# price for thin spalted maple boards



## trsnider (Nov 23, 2012)

I have some thin resawn pieces of spalted lumber I'd like to get rid of but don't know what a fair price for them would be. Most are 2-3+ft. long, 4-7" wide and 1/4"(ish) thick. I think they'd be good for some sort of crafts. One side is planed and the other side is rough from being resawn. Whats a fair price (per sq. ft'??) for these boards? I've shown a typical sample.


----------



## Phil32 (Aug 31, 2018)

You did not define your use of "thin." If these are resawn 3/4" boards, the craft prospects may be limited. Perhaps the more important factor is shipping.


----------



## trsnider (Nov 23, 2012)

Most are 2-3+ft. long, 4-7" wide and 1/4"(ish) thick. I'm going to try local 1st.


----------



## SMP (Aug 29, 2018)

i've seen boards like that sell for around $25-30. good for small box parts etc.


----------



## trsnider (Nov 23, 2012)

I've thought about making small jewelry boxes but haven't been motivated enough to do it yet. Maybe I should think harder about it.


----------



## xedos (Apr 25, 2020)

> i've seen boards like that sell for around $25-30. good for small box parts etc.
> 
> - SMP


You've seen them "sell" -or- you've seen an asking price of $25 ?

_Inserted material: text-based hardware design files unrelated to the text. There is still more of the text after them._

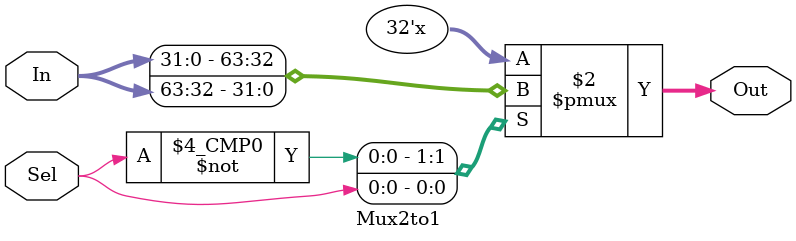
<source format=v>
`timescale 1ns / 1ps
module Mux2to1(
	output reg [31:0] Out,
	input wire [63:0] In,
	input wire        Sel
    );
	 
	 always @(Sel, In)
		case (Sel)
			1'b0: Out = In[31:0];
			1'b1: Out = In[63:32];
         default: Out = 32'h00000000;			
		endcase


endmodule

</source>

Two entirely different things.

I wouldn't place their value that high. The spaltIng isn't really all that great and they're thin. Which limits what can be done with them.


----------



## Woodmaster1 (Apr 26, 2011)

My local supplier charges 3 to 5 dollars a board ft. When they have it. I have made my own by leaving a short log lay in the yard for a year or more then it's free. Pictures from a log that was in the yard for 3 years.


----------



## trsnider (Nov 23, 2012)

Thx for the replies. I took the easy "chicken" way out and gave them to my sister. She does a lot of little country style crafty stuff and figured she could think of something to make out of them. Most were a bit to thin for small boxes unless they were really small.


----------



## Foghorn (Jan 30, 2020)

A little late, but they would have been fine for small guitars or ukulele back and sides. Worth a little more when "luthier" wood is used in your sales spiel.


----------